— Questions on the material —
**A)** Which people does the text on the Hesse election name? List every one.
**B)** Return the part of the text on the Hesse election that opens with the words containing "Since much of" and closes with "in that race.".

** Reading text follows **

But just as the coalition contract was about to be signed, several prominent Social Democrats refused to go along with the deal because it included the Left Party. The Left Party had formed in the previous few years through a merger of the former East German communist party (the Party of Democratic Socialism), which has expanded to western Germany, with defectors from the SPD.

As a result, when the proposed SPD/Green/Left government twice failed to get the necessary approval by the legislature, Koch remained acting Minister-President and new elections were called. This failure was the result of unparalleled ineptitude within the SPD – and the party paid a heavy price at the pools, winning less than a quarter of the vote in a state that was once its most important stronghold. As a result, Koch will continue in power at the head of a CDU/FPD government.

Despite the Greens’ gains, they are still in fourth place in Hesse behind the free-market-friendly FDP – their chief rivals. At the national level, the two parties – and also the Left Party – are competing vehemently to with very different recipes for how to address the world-wide financial melt-down, even if its effects have been much less drastic in Germany than in the US. As FDP Chair Guido Westerwelle put it, his party would “use its new power intelligently to rewrite the government's fiscal stimulus to inject more tax cuts into a package dominated by infrastructure investment.” The Left Party, by contrast, supports the CDU-SPD national government’s concept, but demands that more money be spent. The Green’ alternative is a series of targeted supports but no tax cuts and measures which promote green industry and reward green consumption.

Since much of the government’s legislation requires approval by the upper house of Parliament (the Bundesrat) which represents the Land governments, and since the ruling coalition has now lost its majority there because the Hessian government is based on support from the FDP, both the FDP and the Greens will be jockeying to try to "sell" their support for legislation in return for modification of laws in their respective favor. That situation will continue at least until next September 2009, when federal elections are to be held. CDU Chancellor Angela Merkel will face her current foreign minister, SPD leader Frank-Walter Steinmeier, in that race.

In the first such contest, the Greens out-jockeyed the FDP – with the Stimulus Package, approved on January. 27. The Green-backed governments in Hamburg and Bremen originally agreed to support the bill in return for support for social and environmental projects in those cities – sparking criticisms that the Greens were selling out the environment, since the package also included subsidies for buying new cars. The Greens did, however, achieve an improvement of the vehicle tax structure, reducing taxes on low-carbon-emitting cars, and raising them on gas-guzzlers. The FDP achieved nothing – i.e., no tax cuts – its “miracle cure” for all economic woes.

** End of Reading text **
** Data listing follows **

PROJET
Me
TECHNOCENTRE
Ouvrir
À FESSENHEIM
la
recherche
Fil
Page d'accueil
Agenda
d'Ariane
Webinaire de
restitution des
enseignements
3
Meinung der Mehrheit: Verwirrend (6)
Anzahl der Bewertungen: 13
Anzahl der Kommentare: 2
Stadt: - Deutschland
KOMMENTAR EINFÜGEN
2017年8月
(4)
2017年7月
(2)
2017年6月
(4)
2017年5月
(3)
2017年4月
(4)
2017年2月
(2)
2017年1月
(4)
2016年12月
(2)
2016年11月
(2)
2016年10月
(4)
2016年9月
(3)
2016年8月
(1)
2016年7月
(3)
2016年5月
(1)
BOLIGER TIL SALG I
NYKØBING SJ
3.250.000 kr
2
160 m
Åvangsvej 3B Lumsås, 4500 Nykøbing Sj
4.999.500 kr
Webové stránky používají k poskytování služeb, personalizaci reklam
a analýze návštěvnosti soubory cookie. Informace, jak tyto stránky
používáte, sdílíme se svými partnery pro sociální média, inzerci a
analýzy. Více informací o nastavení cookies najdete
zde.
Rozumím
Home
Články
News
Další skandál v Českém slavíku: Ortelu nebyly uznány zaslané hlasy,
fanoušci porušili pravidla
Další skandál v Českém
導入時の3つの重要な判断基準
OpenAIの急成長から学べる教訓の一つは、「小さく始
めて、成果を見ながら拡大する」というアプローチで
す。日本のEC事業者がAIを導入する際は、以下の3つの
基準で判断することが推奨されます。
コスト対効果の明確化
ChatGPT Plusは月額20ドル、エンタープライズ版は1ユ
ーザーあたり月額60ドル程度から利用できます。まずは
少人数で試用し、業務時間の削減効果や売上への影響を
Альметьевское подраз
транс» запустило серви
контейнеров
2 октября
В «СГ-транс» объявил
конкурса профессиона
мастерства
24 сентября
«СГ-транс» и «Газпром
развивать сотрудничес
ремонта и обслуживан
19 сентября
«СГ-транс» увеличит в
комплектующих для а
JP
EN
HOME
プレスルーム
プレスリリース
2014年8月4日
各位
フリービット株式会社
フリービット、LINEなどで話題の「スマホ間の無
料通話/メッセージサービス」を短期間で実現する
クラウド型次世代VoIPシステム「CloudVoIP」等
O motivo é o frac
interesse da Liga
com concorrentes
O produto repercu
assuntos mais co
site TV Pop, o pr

** End of Data listing **

— Answers to the tasks —
**A)** Koch, Guido Westerwelle, Angela Merkel, Frank-Walter Steinmeier

**B)**
Since much of the government’s legislation requires approval by the upper house of Parliament (the Bundesrat) which represents the Land governments, and since the ruling coalition has now lost its majority there because the Hessian government is based on support from the FDP, both the FDP and the Greens will be jockeying to try to "sell" their support for legislation in return for modification of laws in their respective favor. That situation will continue at least until next September 2009, when federal elections are to be held. CDU Chancellor Angela Merkel will face her current foreign minister, SPD leader Frank-Walter Steinmeier, in that race.